Content starts

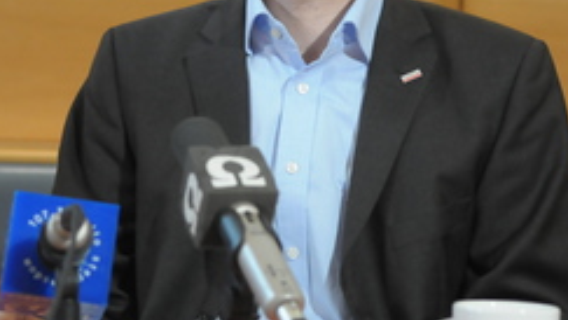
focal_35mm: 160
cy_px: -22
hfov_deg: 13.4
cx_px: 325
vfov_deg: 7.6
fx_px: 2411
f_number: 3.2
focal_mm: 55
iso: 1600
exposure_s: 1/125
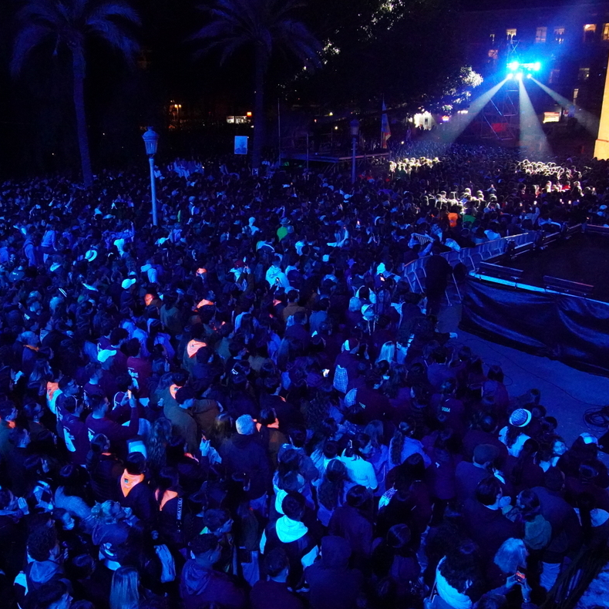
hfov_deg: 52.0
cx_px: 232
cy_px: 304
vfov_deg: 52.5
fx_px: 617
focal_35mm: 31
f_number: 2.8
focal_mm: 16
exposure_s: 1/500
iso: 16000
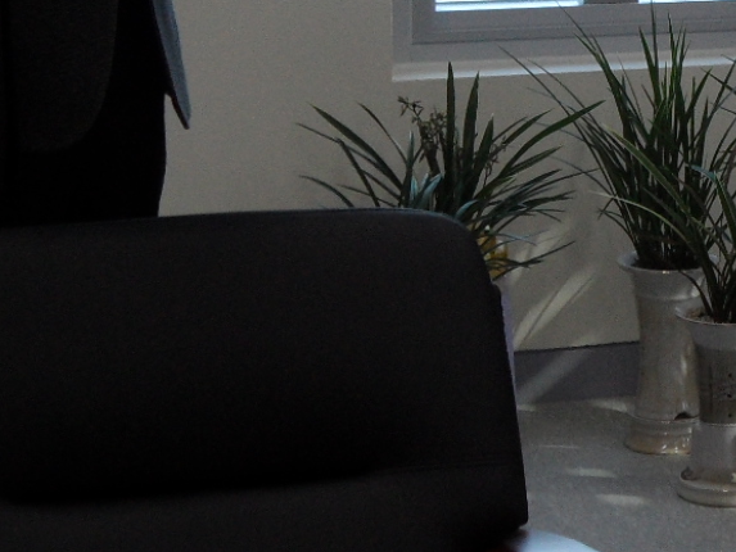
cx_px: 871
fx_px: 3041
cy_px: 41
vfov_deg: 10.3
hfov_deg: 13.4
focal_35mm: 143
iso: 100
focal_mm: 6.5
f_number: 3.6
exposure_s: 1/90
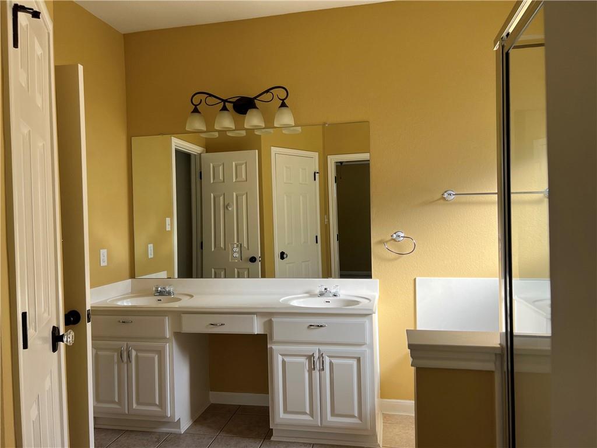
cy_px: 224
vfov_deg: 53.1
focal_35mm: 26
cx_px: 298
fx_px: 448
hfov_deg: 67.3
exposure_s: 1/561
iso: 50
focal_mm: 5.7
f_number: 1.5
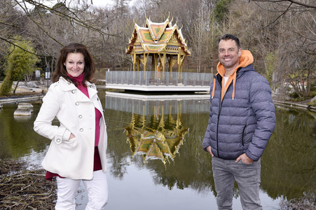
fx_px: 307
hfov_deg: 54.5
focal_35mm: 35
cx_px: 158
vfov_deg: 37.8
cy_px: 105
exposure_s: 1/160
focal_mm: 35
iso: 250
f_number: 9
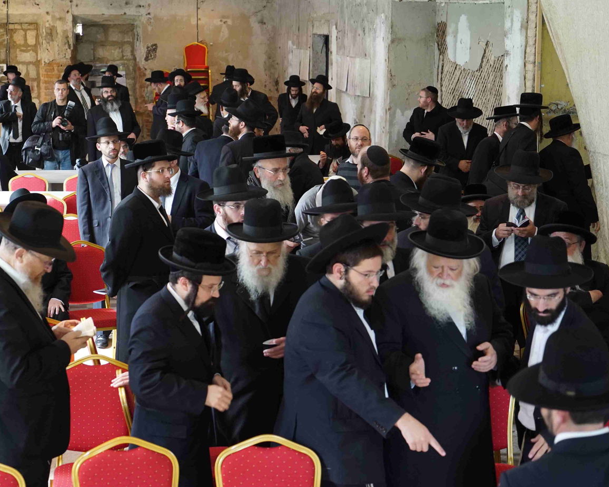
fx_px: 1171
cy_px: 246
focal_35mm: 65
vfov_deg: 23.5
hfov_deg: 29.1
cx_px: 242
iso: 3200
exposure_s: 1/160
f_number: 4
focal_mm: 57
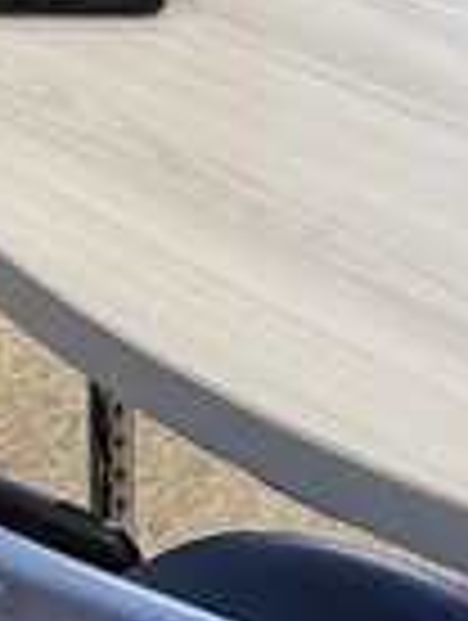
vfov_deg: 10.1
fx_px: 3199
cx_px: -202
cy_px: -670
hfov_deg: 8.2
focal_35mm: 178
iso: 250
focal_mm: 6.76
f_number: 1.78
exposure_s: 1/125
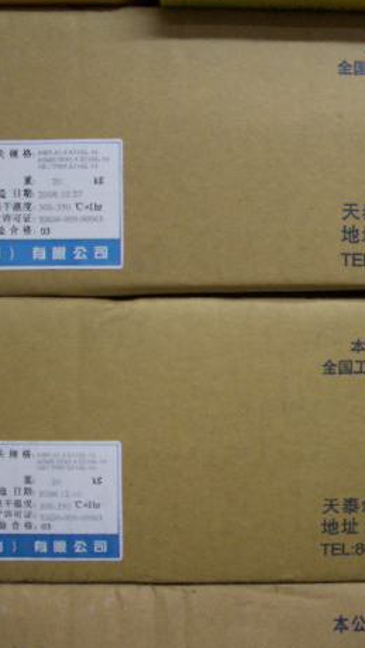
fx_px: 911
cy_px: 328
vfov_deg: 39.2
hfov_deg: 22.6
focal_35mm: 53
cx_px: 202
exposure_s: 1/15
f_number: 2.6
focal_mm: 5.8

Content ends

PROBLEM REQUIREMENTS: Omit the pictures, then retype the remaining material without a single change.

EXERCISE SOLUTION:
focal_35mm: 160
cy_px: -22
hfov_deg: 13.4
cx_px: 325
vfov_deg: 7.6
fx_px: 2411
f_number: 3.2
focal_mm: 55
iso: 1600
exposure_s: 1/125
hfov_deg: 52.0
cx_px: 232
cy_px: 304
vfov_deg: 52.5
fx_px: 617
focal_35mm: 31
f_number: 2.8
focal_mm: 16
exposure_s: 1/500
iso: 16000
cx_px: 871
fx_px: 3041
cy_px: 41
vfov_deg: 10.3
hfov_deg: 13.4
focal_35mm: 143
iso: 100
focal_mm: 6.5
f_number: 3.6
exposure_s: 1/90
cy_px: 224
vfov_deg: 53.1
focal_35mm: 26
cx_px: 298
fx_px: 448
hfov_deg: 67.3
exposure_s: 1/561
iso: 50
focal_mm: 5.7
f_number: 1.5
fx_px: 307
hfov_deg: 54.5
focal_35mm: 35
cx_px: 158
vfov_deg: 37.8
cy_px: 105
exposure_s: 1/160
focal_mm: 35
iso: 250
f_number: 9
fx_px: 1171
cy_px: 246
focal_35mm: 65
vfov_deg: 23.5
hfov_deg: 29.1
cx_px: 242
iso: 3200
exposure_s: 1/160
f_number: 4
focal_mm: 57
vfov_deg: 10.1
fx_px: 3199
cx_px: -202
cy_px: -670
hfov_deg: 8.2
focal_35mm: 178
iso: 250
focal_mm: 6.76
f_number: 1.78
exposure_s: 1/125
fx_px: 911
cy_px: 328
vfov_deg: 39.2
hfov_deg: 22.6
focal_35mm: 53
cx_px: 202
exposure_s: 1/15
f_number: 2.6
focal_mm: 5.8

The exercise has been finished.